We know that Julia Ward Howe’s second Portsmouth home was Oak Glen on Union Street. Where was her first home? She started coming for her Portsmouth summers in the 1850s. The 1860 map that hangs on the wall at the Portsmouth Historical Society provides the answer.  It was on West Main Road, north of the Cornell property and in Lawton’s Valley.  In fact it was not very far from the Town Poor Farm.

Writing in her memoir, Reminiscences, and quoted in her daughter’s book – This Was My Newport – we know how the Howe’s came to own the home. She was writing about a notorious real estate agent named Alfred Smith.  Smith would entrap strangers in his gig (a light two-wheeled open carriage), drive them out to one of his properties and pressure them to purchase the property.  Julia says that “This lovely little estate (Lawton’s Valley) had come to us almost fortuitously.”  “In the summer of 1852 my husband became one of his victims… I say this because Dr.
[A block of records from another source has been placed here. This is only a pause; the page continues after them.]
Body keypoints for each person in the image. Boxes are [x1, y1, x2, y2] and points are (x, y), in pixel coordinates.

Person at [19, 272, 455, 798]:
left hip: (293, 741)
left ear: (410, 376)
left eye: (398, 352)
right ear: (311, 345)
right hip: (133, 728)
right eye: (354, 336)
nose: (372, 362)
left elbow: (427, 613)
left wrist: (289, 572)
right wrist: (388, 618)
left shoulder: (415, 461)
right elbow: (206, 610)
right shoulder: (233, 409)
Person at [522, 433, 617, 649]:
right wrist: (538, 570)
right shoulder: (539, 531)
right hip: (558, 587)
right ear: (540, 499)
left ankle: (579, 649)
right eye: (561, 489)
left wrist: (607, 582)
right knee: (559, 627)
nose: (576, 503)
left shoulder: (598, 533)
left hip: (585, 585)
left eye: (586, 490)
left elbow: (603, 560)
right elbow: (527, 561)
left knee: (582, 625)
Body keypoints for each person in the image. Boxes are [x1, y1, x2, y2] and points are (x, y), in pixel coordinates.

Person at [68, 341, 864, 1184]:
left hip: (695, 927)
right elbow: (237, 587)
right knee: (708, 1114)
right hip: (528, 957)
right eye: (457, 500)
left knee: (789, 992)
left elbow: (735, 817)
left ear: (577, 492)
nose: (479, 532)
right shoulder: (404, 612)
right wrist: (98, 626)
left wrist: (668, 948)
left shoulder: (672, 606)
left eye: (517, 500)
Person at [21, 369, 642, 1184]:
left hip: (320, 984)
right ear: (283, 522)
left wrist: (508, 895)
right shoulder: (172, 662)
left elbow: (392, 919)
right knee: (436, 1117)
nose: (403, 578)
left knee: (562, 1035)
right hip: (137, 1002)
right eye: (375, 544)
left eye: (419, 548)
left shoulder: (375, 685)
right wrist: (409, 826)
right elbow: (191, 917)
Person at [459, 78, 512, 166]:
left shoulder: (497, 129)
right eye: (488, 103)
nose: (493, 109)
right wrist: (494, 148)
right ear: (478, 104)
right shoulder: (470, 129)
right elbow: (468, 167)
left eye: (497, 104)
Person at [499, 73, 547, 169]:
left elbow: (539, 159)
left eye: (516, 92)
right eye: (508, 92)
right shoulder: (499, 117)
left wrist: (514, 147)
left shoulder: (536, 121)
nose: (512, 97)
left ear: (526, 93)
Howe made the purchase without much deliberation.”

Julia’s money was used to buy the property, but it was put in Samuel Gridley Howe’s name.  Later he would sell it just as abruptly as he bought it – and without Julia’s knowledge or agreement.  Thankfully, they later bought the Oak Glen property that we know today and Julia spent her last years there.

Note:  page 171 – This Was My Newport by Maud Howe Elliott, 1944.